What you have to do — Your answer is the lines below, exactly, from the one that contains "brown stain shows" through the one that contains "staining of adenocarcinoma", both included.

--- Exercise input Enclosed Below ---

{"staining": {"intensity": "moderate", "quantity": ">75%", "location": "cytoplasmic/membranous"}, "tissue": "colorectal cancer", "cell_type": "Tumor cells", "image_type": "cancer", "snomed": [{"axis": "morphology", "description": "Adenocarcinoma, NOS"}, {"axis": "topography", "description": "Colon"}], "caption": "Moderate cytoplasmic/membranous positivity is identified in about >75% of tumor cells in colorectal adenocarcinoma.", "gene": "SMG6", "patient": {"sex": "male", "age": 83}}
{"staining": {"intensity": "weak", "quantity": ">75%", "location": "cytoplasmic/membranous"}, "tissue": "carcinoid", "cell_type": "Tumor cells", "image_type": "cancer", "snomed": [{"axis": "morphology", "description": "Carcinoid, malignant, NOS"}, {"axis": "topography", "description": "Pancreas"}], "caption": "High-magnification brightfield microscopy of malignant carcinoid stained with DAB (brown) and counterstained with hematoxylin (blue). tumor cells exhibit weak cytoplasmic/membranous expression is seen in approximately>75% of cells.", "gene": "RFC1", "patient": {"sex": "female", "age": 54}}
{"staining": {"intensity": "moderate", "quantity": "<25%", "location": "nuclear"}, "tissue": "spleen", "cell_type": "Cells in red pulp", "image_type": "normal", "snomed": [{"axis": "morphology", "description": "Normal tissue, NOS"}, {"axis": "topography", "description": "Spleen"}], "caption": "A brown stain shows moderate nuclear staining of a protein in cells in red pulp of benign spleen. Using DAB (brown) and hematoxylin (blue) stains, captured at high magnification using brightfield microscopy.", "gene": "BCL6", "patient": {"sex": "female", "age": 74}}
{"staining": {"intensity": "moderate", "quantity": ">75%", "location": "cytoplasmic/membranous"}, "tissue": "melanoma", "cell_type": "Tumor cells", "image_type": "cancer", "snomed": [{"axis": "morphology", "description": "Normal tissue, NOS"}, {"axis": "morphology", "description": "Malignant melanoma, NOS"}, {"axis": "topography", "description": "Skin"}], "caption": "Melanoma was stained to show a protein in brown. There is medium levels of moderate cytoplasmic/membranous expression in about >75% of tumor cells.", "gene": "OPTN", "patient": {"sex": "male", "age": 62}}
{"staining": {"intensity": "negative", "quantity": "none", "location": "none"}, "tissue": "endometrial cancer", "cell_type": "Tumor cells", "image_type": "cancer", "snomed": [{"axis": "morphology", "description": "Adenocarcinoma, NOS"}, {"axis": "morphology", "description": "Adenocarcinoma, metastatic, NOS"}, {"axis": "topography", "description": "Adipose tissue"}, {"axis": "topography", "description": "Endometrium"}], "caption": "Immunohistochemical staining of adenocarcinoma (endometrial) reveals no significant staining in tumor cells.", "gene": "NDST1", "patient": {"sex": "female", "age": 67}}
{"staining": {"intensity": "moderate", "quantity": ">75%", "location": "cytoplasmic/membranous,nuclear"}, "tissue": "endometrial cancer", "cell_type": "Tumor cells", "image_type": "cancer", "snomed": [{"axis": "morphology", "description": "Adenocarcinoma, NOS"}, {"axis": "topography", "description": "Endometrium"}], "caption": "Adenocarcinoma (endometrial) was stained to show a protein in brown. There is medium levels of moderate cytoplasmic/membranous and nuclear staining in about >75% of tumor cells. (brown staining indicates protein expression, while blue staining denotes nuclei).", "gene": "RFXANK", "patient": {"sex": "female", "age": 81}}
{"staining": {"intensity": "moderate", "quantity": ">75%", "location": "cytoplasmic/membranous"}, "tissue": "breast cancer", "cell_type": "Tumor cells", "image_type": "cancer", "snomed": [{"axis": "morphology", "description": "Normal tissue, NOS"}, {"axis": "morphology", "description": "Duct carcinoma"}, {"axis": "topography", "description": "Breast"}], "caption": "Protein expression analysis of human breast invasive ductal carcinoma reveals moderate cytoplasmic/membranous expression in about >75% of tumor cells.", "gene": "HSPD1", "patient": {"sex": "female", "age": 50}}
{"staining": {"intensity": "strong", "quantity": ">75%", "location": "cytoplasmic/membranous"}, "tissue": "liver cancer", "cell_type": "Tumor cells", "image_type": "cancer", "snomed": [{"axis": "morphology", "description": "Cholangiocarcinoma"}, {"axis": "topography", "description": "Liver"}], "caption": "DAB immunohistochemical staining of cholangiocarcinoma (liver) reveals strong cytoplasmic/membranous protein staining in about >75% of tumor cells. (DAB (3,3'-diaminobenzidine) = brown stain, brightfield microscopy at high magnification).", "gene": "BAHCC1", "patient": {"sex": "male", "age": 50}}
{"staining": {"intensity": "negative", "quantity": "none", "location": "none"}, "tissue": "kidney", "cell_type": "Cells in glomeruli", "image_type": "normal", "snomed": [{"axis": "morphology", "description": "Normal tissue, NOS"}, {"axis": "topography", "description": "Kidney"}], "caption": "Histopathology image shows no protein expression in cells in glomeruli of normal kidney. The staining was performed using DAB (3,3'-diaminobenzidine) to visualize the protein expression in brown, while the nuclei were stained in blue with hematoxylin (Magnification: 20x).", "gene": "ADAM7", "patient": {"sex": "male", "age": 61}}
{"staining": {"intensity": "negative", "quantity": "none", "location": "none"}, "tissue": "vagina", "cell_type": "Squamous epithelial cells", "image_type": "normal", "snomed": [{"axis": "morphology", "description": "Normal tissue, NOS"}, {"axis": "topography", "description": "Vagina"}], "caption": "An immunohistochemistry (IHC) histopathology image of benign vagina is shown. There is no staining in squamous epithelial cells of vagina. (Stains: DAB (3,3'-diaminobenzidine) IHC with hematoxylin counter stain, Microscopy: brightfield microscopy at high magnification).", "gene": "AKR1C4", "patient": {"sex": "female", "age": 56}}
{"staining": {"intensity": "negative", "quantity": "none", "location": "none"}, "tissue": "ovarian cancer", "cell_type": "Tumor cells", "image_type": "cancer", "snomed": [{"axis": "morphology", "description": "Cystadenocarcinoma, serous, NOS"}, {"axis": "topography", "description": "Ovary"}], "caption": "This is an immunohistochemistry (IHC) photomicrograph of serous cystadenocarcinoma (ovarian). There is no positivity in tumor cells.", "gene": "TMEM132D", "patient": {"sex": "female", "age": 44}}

--- End of Enclosed Exercise input ---

Response —
{"staining": {"intensity": "moderate", "quantity": "<25%", "location": "nuclear"}, "tissue": "spleen", "cell_type": "Cells in red pulp", "image_type": "normal", "snomed": [{"axis": "morphology", "description": "Normal tissue, NOS"}, {"axis": "topography", "description": "Spleen"}], "caption": "A brown stain shows moderate nuclear staining of a protein in cells in red pulp of benign spleen. Using DAB (brown) and hematoxylin (blue) stains, captured at high magnification using brightfield microscopy.", "gene": "BCL6", "patient": {"sex": "female", "age": 74}}
{"staining": {"intensity": "moderate", "quantity": ">75%", "location": "cytoplasmic/membranous"}, "tissue": "melanoma", "cell_type": "Tumor cells", "image_type": "cancer", "snomed": [{"axis": "morphology", "description": "Normal tissue, NOS"}, {"axis": "morphology", "description": "Malignant melanoma, NOS"}, {"axis": "topography", "description": "Skin"}], "caption": "Melanoma was stained to show a protein in brown. There is medium levels of moderate cytoplasmic/membranous expression in about >75% of tumor cells.", "gene": "OPTN", "patient": {"sex": "male", "age": 62}}
{"staining": {"intensity": "negative", "quantity": "none", "location": "none"}, "tissue": "endometrial cancer", "cell_type": "Tumor cells", "image_type": "cancer", "snomed": [{"axis": "morphology", "description": "Adenocarcinoma, NOS"}, {"axis": "morphology", "description": "Adenocarcinoma, metastatic, NOS"}, {"axis": "topography", "description": "Adipose tissue"}, {"axis": "topography", "description": "Endometrium"}], "caption": "Immunohistochemical staining of adenocarcinoma (endometrial) reveals no significant staining in tumor cells.", "gene": "NDST1", "patient": {"sex": "female", "age": 67}}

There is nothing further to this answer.